Abstract

The environmental impact on industrial X-ray tomography systems has gained its attention in terms of image precision and metrology over recent years, yet is still complex due to the variety of applications. The current study explores the photothermal repercussions of the overall radiation exposure time. It shows the emerging dimensional uncertainty when measuring a stainless steel sphere by means of circular tomography scans. The authors develop a novel frame difference method for X-ray radiographies to evaluate the spatial changes induced in the projected absorption maps on the X-ray panel. The object of interest has a simple geometry for the purpose of proof of concept. The dominant source of the observed radial uncertainty is the photothermal effect due to high-energy X-ray scattering at the metal workpiece. Thermal variations are monitored by an infrared camera within the industrial tomography system, which confines that heat in the industrial grade X-ray system.

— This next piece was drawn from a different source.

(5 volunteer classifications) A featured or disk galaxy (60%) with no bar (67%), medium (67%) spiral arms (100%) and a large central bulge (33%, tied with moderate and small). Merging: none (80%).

The authors demonstrate that dense industrial computed tomography programs with major X-ray power notably affect the uncertainty of digital dimensional measurements. The registered temperature variations are consistent with dimensional changes in radiographies and hence form a source of error that might result in visible artifacts within the 3D image reconstruction. This contribution is of fundamental value to reach the balance between the number of projections and radial uncertainty tolerance when performing analysis with X-ray dimensional exploration in precision measurements with industrial tomography.